● What is needed
Please put each line of the items below into a Markdown table with the columns "No." and "Line", numbering the rows and skipping blank lines. Leave the pictures out of the table.

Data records
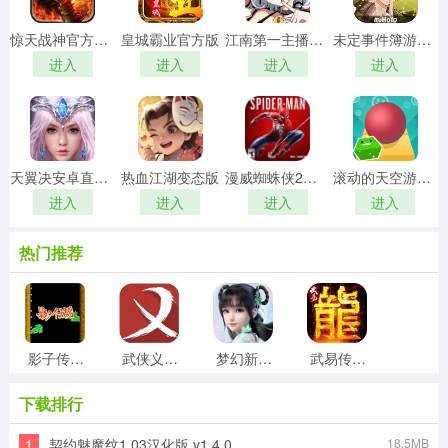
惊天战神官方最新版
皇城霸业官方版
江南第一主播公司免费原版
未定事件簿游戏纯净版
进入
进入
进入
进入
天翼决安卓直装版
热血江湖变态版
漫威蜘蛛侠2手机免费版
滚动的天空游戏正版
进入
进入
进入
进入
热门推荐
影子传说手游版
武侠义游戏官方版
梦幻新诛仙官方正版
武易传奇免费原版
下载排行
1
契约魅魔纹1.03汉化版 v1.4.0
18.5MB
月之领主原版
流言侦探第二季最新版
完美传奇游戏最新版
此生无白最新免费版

● Exercise answer
| No. | Line |
|---|---|
| 1 | 惊天战神官方最新版 |
| 2 | 皇城霸业官方版 |
| 3 | 江南第一主播公司免费原版 |
| 4 | 未定事件簿游戏纯净版 |
| 5 | 进入 |
| 6 | 进入 |
| 7 | 进入 |
| 8 | 进入 |
| 9 | 天翼决安卓直装版 |
| 10 | 热血江湖变态版 |
| 11 | 漫威蜘蛛侠2手机免费版 |
| 12 | 滚动的天空游戏正版 |
| 13 | 进入 |
| 14 | 进入 |
| 15 | 进入 |
| 16 | 进入 |
| 17 | 热门推荐 |
| 18 | 影子传说手游版 |
| 19 | 武侠义游戏官方版 |
| 20 | 梦幻新诛仙官方正版 |
| 21 | 武易传奇免费原版 |
| 22 | 下载排行 |
| 23 | 1 |
| 24 | 契约魅魔纹1.03汉化版 v1.4.0 |
| 25 | 18.5MB |
| 26 | 月之领主原版 |
| 27 | 流言侦探第二季最新版 |
| 28 | 完美传奇游戏最新版 |
| 29 | 此生无白最新免费版 |